# Graduation Alliance Brand Study — Wave 0 Stratification Map (`_profile.md`)

**FROZEN 2026-06-25.** This is the denominator sheet every Wave-1 lens references.
Question under study: *Competitive creative strategy for Graduation Alliance* (online diploma / dropout-recovery) vs Grad Solutions · Learn4Life · AHSA · ChanceLight.
Corpus: `capture/bundle/all_mentions.jsonl` — **14,119 records** (post-window, post-dedup; 4,410 dropped from 18,529 raw = 1,004 empty + 0 dupes + 2,688 pre-window stale + Dropout.tv-fandom contamination).
Companion: `_persona-roster.md` (the frozen 4–6 persona set). Rigor rails: `kb/brand-study-recipe.md` §3 (rails 1–8). Bias/sub-tiering source: `COVERAGE.md`.

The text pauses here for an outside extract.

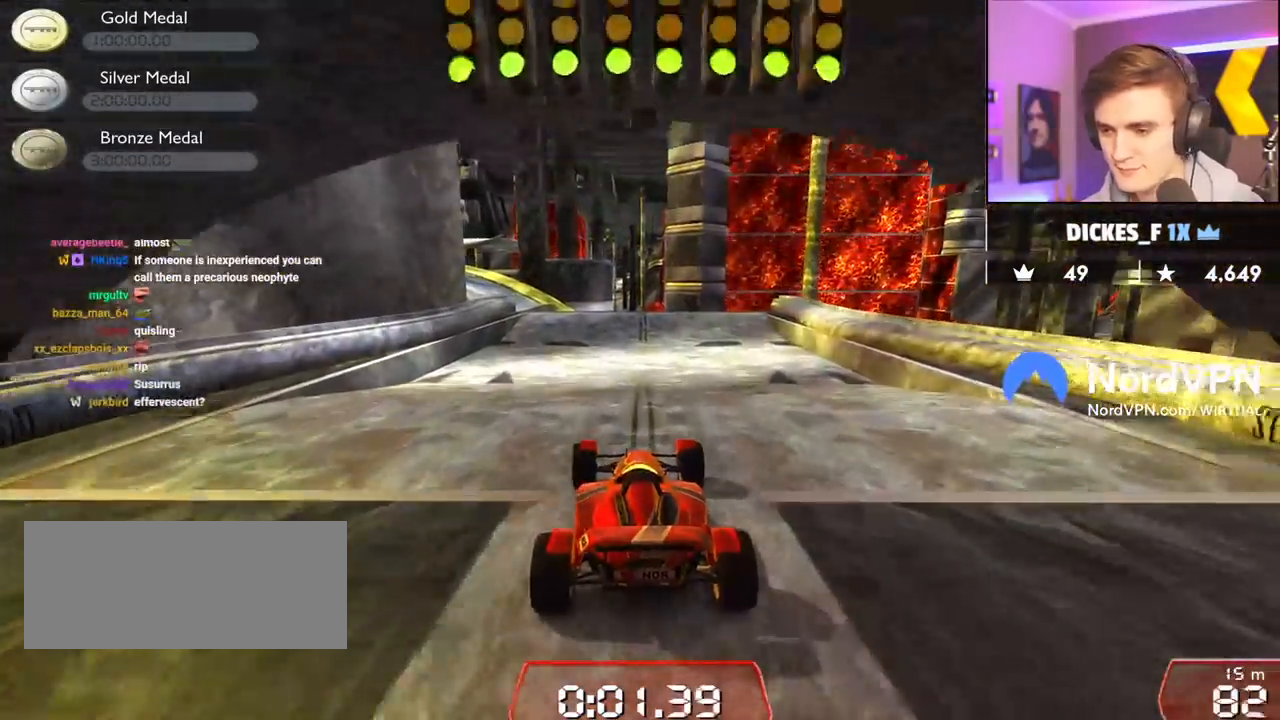
{"keys": ["up"], "events": []}
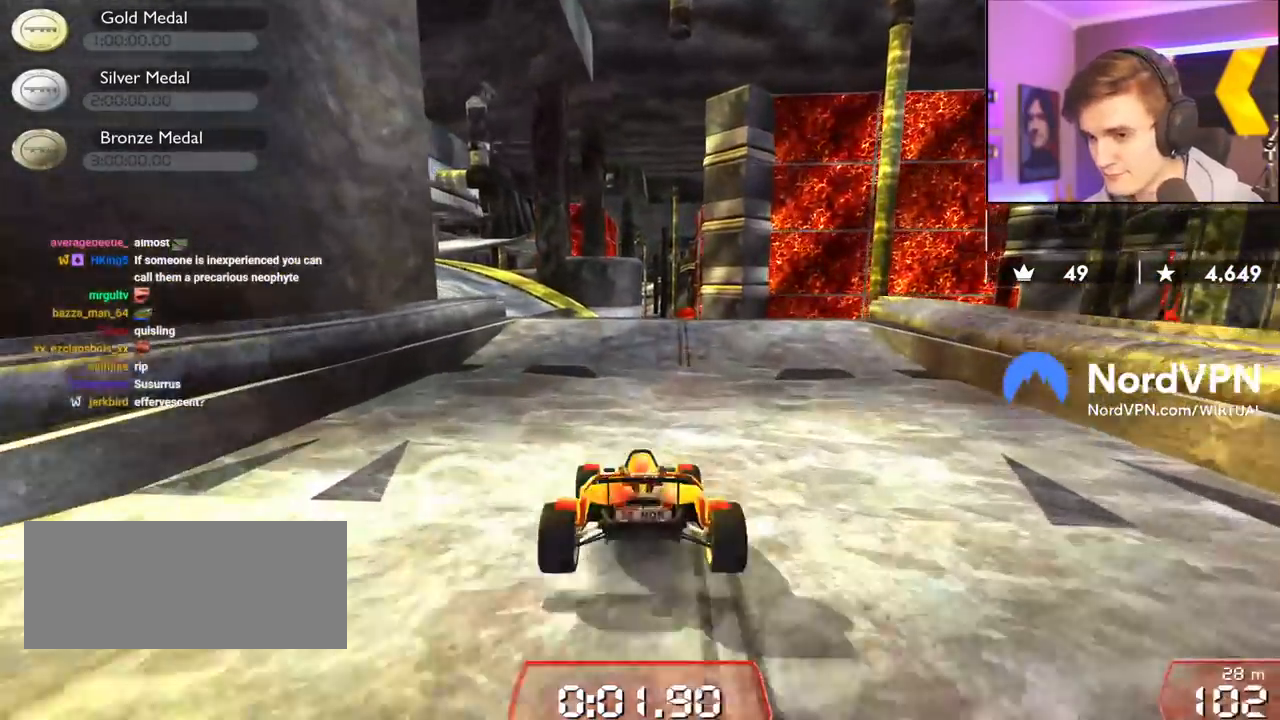
{"keys": ["right", "up"], "events": [[50, "left", "down"], [433, "left", "up"], [483, "right", "down"]]}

> **How to use this file.** This is a **creative-led, not a review-led, category** (1,110 live ads vs ~83 third-party reviews — the inverse of an ecommerce VOC study). Every prevalence number a lens reports must name *which base* it is counted against (rail 2). The four bases are defined in §3. The single most-used denominator is **n=2,957 on-topic VOC** (§3) — every persona/trigger/barrier/objection % in `prevalence.md` is counted against it. Cross-brand/cross-surface review claims must obey the bias frame in §4 and the window rules in §5. A claim that ignores these does not ship.

---

## 1. Counts by stratum

### By source
| source | records | rating-bearing? |
|---|---:|---|
| reddit | 12,048 | no (social/advice — demand voice) |
| google_ads | 1,029 | no (ad creative; **`text` empty on all** — format/scale only) |
| youtube | 454 | no (creator + comment; dates approximate) |
| instagram | 282 | no (brand posts + comments) |
| tiktok | 112 | no (creator + comment) |
| meta_ads | 81 | no (ad creative; **copy-bearing** — the only readable ad text) |
| google_maps | 79 | **yes** (real third-party tail: 71×5★ · 6×1★ · 2×2★) |
| ownsite | 30 | no (brand-claimed testimonials, curated) |
| niche | 2 | yes (curated featured reviews — directional only) |
| greatschools | 2 | yes (directional only) |
| **TOTAL** | **14,119** | |

### By bucket / brand
| bucket | role | records | ad creatives (meta+google) | third-party reviews |
|---|---|---:|---:|---:|
| **graduation_alliance** | subject (B2B + adult-direct, multi-state) | 788 | 637 (56 meta + 581 google) | 72 gmaps + 1 niche |
| grad_solutions | direct B2C (AR/AZ) | 203 | 33 (4 meta + 29 google) | 7 gmaps |
| learn4life | direct B2C (parent-of-teen) | 435 | 256 (14 meta + 242 google) | 0 in-window (FB recs pre-window) |
| ahsa | direct B2C (Miami/intl, prestige) | 227 | 184 (7 meta + 177 google) | 2 greatschools + 1 niche |
| chancelight | B2B → district (the whitespace) | **0** | **0** | **0** — invisible in consumer market (LinkedIn-recruiting only) |
| **category** | buyer-problem demand voice | 12,466 | — | — (Reddit 12,048 + YouTube 418) |

> `bucket` (not `brand`) is the partition key. ChanceLight's 0 across every consumer surface is a **strategic finding** (most-credible competitor cedes the consumer lane), not a capture failure — see §4 and `03_whitespace_positioning.md` §3.

### By kind / buyer_stage
| kind | buyer_stage | records |
|---|---|---:|
| comment | social/advice | 8,890 |
| post | advice-seeking-or-broadcast | 3,879 |
| ad | advertiser | 1,110 |
| video | creator | 127 |
| review | purchaser (third-party) | 83 |
| testimonial | brand-claimed | 30 |

### By year (coarse — `created_iso[:4]`; ads dated by *launch*, kept by *still-active*)
2023 → 45 · 2024 → 207 · 2025 → 7,666 · 2026 → 6,186. (~16 records carry only relative YouTube timestamps "N years ago" snapped to capture — coarse bins, no exact trend.) **Volume is recency-weighted by the 18-month window; NOT comparable cross-source over time — see §5.**

---

## 2. The on-topic / off-topic split — the rail-2 foundation (where the demand voice actually lives)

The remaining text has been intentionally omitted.